• [Aim of the task] Put every line of the material below into a JSON list of strings, one string per line, with blank lines skipped and the pictures left out.
═════ Data records ═════
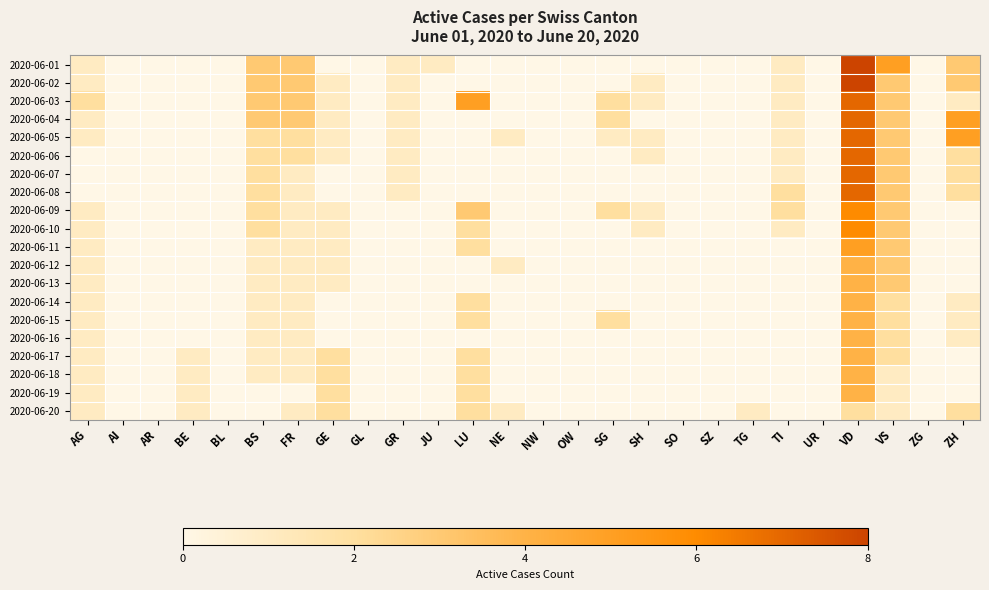

Which has a higher value, VD or NW?

VD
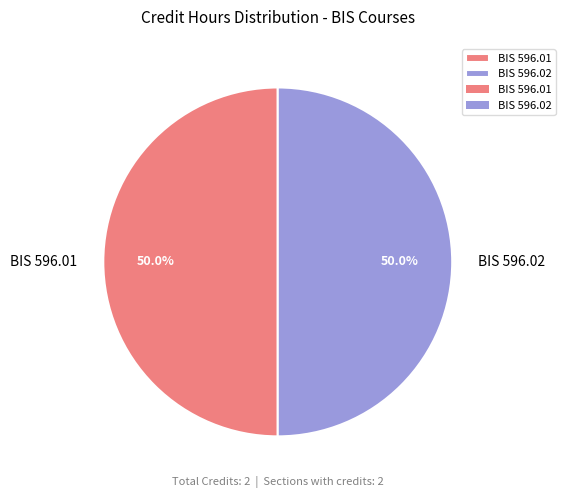

What is the ratio of the value at BIS 596.01 to the value at BIS 596.02?

1.0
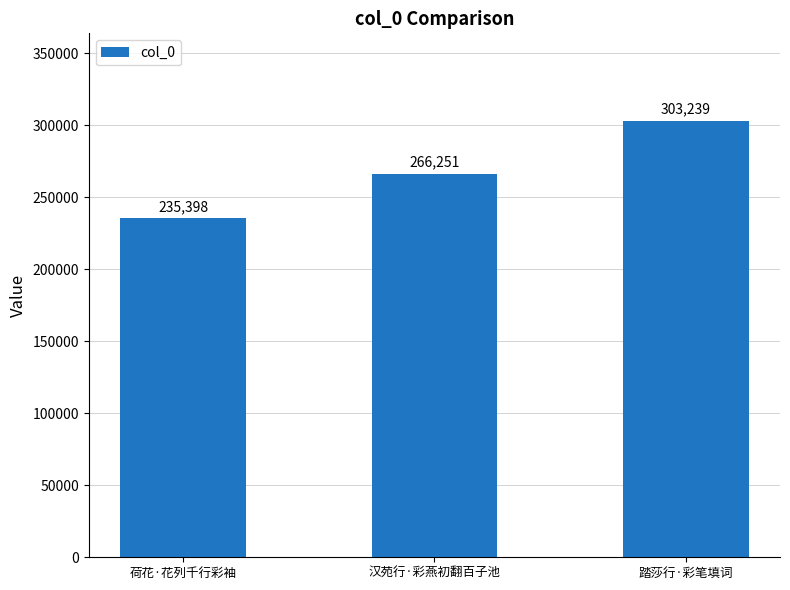

Which has a higher value, 踏莎行·彩笔填词 or 汉苑行·彩燕初翻百子池?

踏莎行·彩笔填词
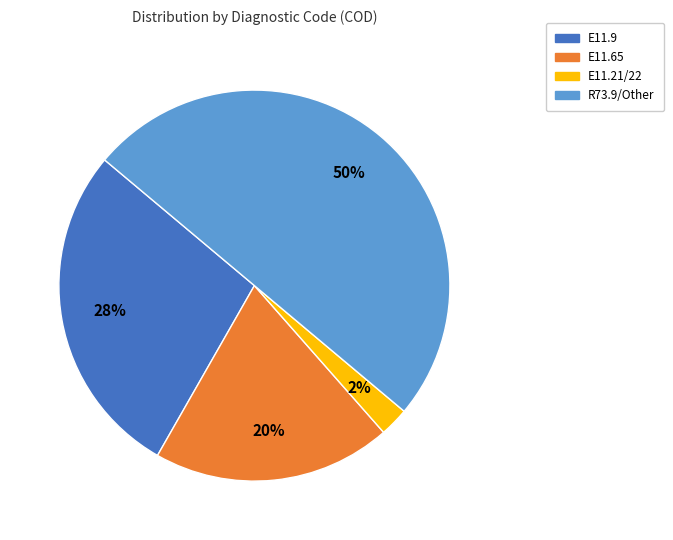

The E11.21/22 slice represents 2% of the pie. True or false?

True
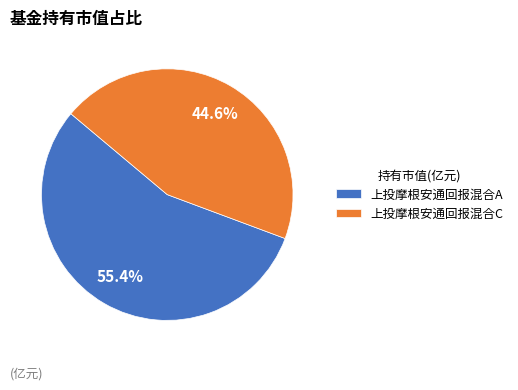

Do 上投摩根安通回报混合A and 上投摩根安通回报混合C together represent more than half of the pie?

Yes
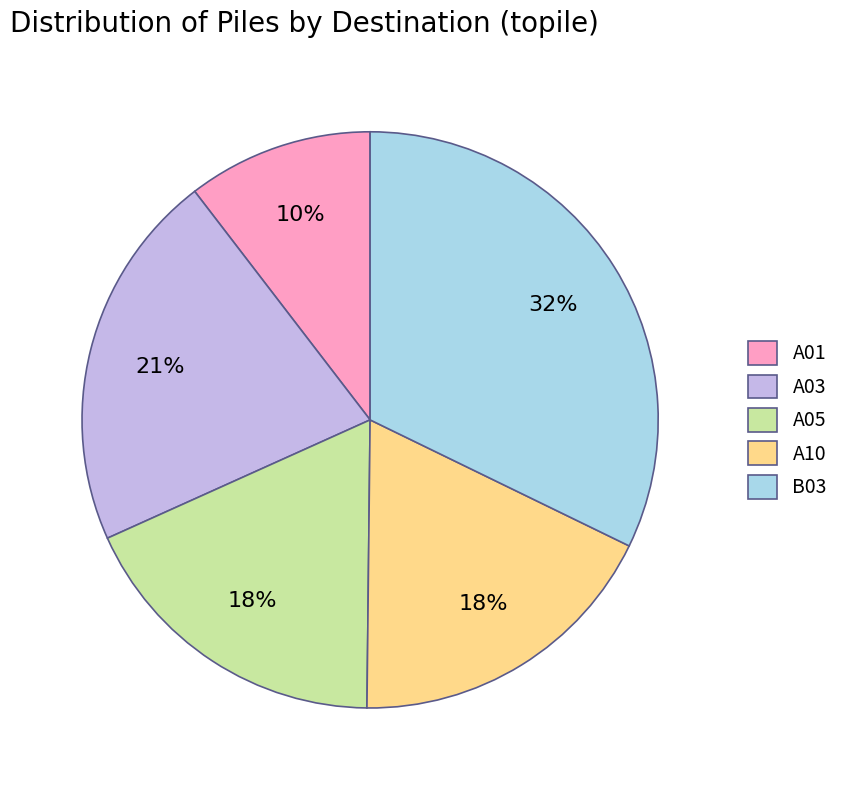

To the nearest percent, what portion does A03 represent?

21%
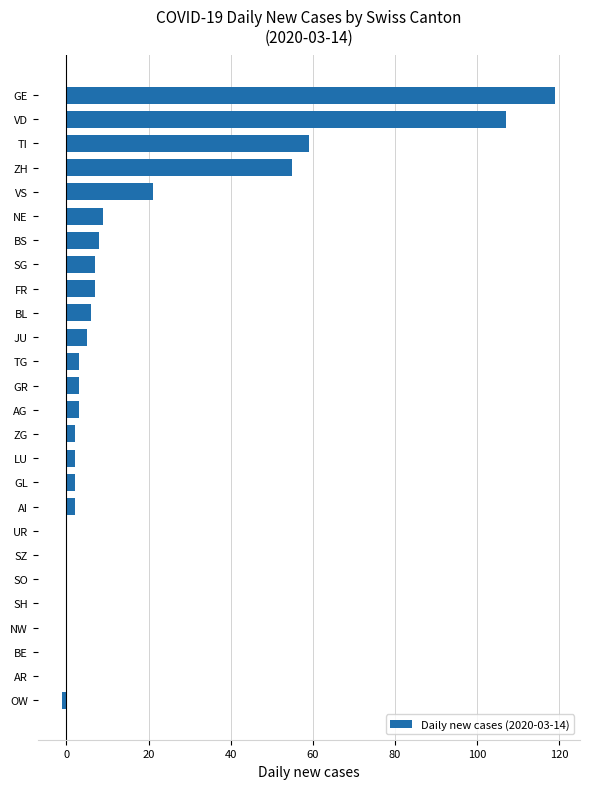

How many distinct data groups are displayed?

1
═════
• [Exercise solution]
[
  "Which has a higher value, VD or NW?",
  "VD",
  "What is the ratio of the value at BIS 596.01 to the value at BIS 596.02?",
  "1.0",
  "Which has a higher value, 踏莎行·彩笔填词 or 汉苑行·彩燕初翻百子池?",
  "踏莎行·彩笔填词",
  "The E11.21/22 slice represents 2% of the pie. True or false?",
  "True",
  "Do 上投摩根安通回报混合A and 上投摩根安通回报混合C together represent more than half of the pie?",
  "Yes",
  "To the nearest percent, what portion does A03 represent?",
  "21%",
  "How many distinct data groups are displayed?",
  "1"
]